Q:  Did you ever hear of giving hostages to fortune?

 

A:  George Washington said to avoid entangling alliances, too.

      But I wanted go get married and have children.  So did Brenda.

      We were married.  She was pregnant.

      I got a job as laborer in a feldspar mine.

      When I lost that job, and was offered a job in Winston-Salem, we moved.
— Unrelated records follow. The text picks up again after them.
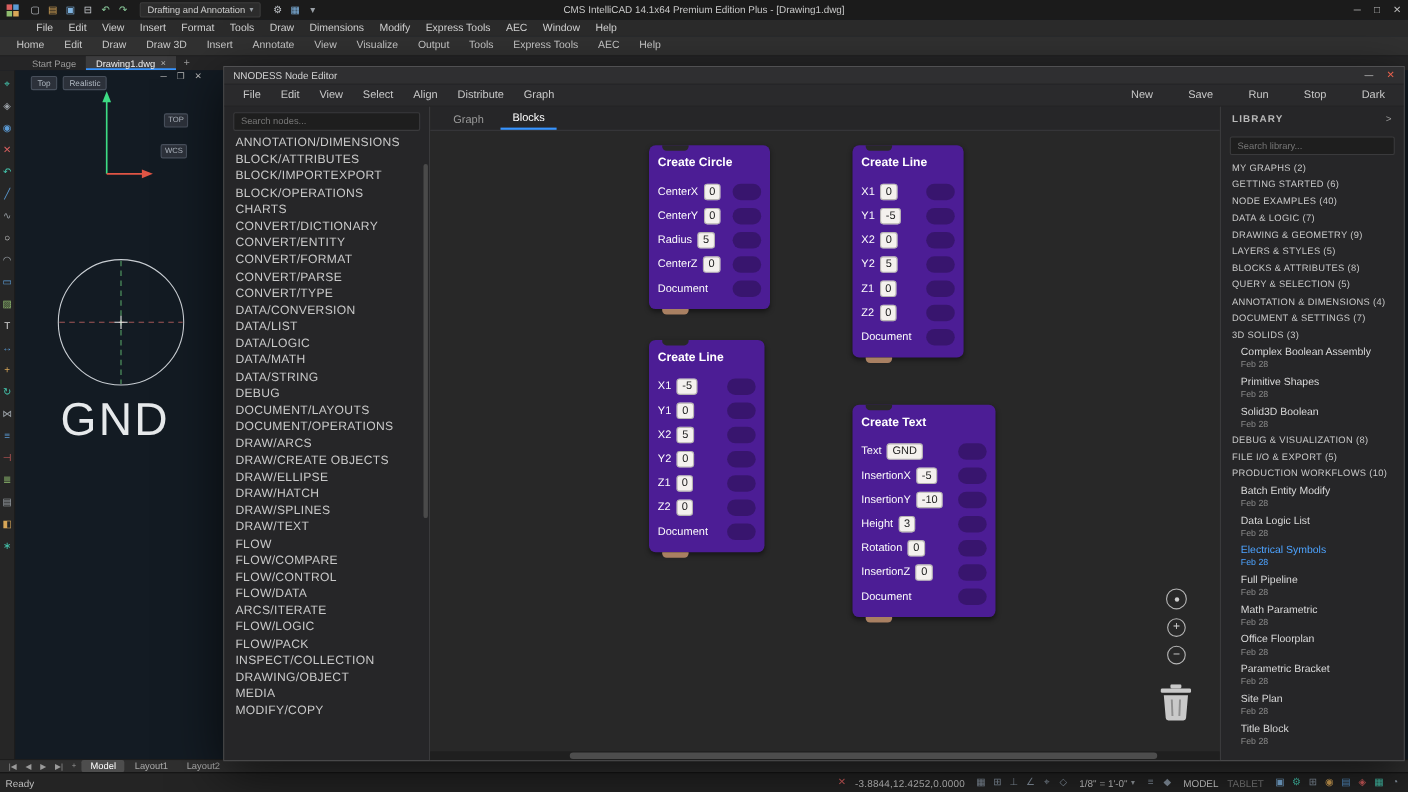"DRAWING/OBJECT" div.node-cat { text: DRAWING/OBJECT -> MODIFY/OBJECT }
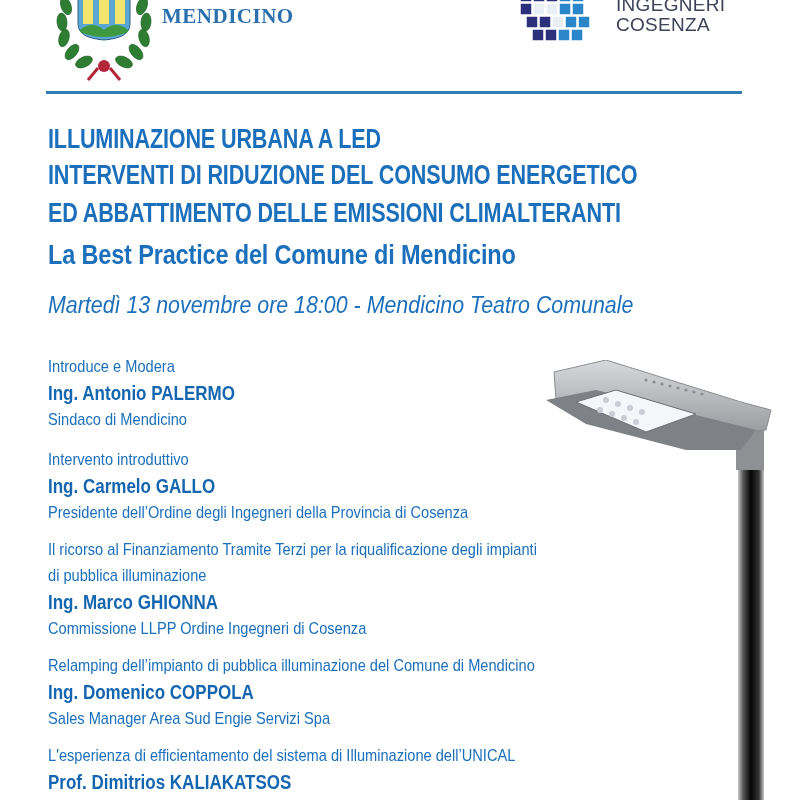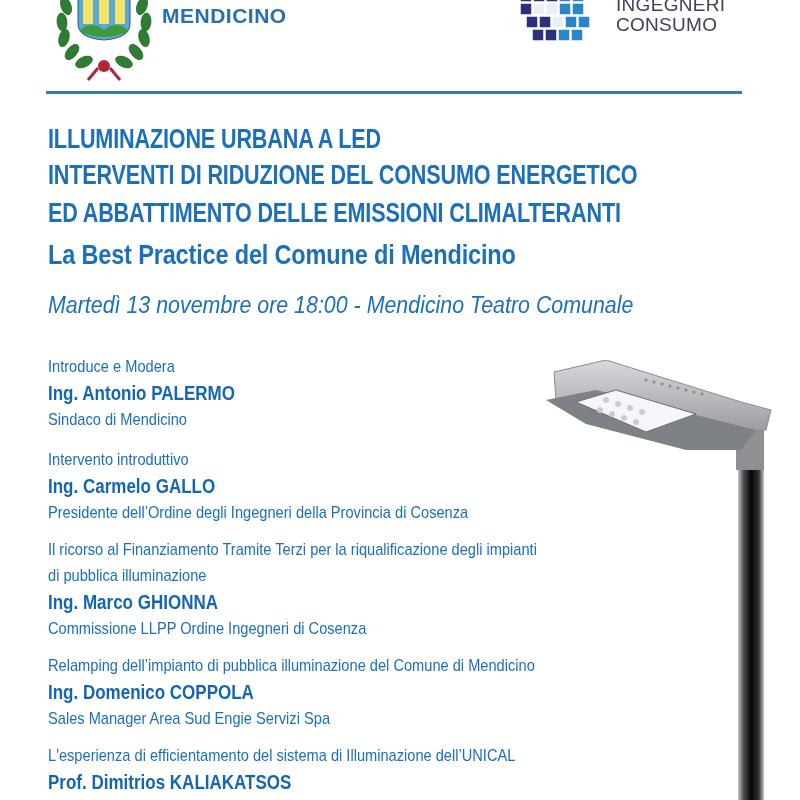"MENDICINO" #mendicino-text { font-family: Liberation Sans, sans-serif -> Liberation Serif, serif }
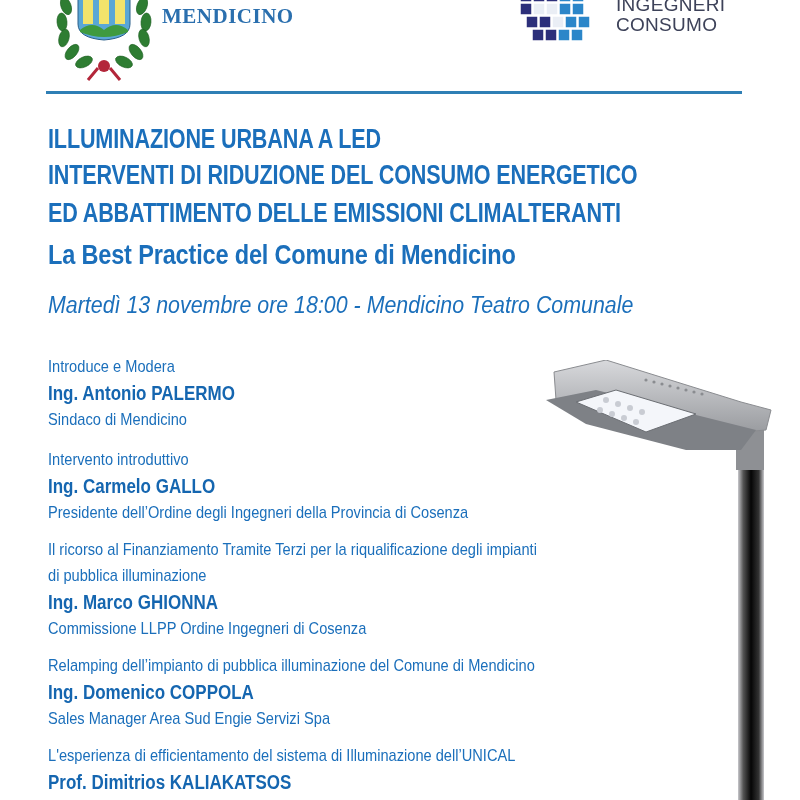"CONSUMO" div { text: CONSUMO -> COSENZA }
      Jack was spending his savings on food and I felt like Brenda and I were dragging him and Karol down.

 

Q:  So your experiment in communal living failed.

 

A:  We had too many artists and dependents and not enough wage-earners.  Nobody was bringing in an income.

 

Q:  That’s too bad.

 

A:  It was too bad.  I loved Penland.

      I would like to live some place like that some day.

 

Q:  When you are bringing in an income.

 

A:  Yes.

      Any place you’d like to live, you can’t afford it, because there are no good jobs.  That’s why you want to live there.

      Any place you can afford to live, because there are jobs, you wouldn’t want to live.

 

Q:  Because of urban blight?

 

A:  Urban blight, traffic, the suburbs, television.  Fast food and billboards.  Commercial advertisements and political propaganda.  People trying to persuade you to do something.  To buy something.  To vote for them.  People living off of other people.

 

Q:  What are you going to do?  Home-school your kids?

 

A:  Larry and Hazel started the Free School.  Or it was housed for a time in a house they bought.  Charly turned out all right.

 

Q:  You should have stayed in New Orleans.

 

A:  How does one know?

      We did what we did.

      I don’t regret it.

      I’m like the dog who didn’t regret anything.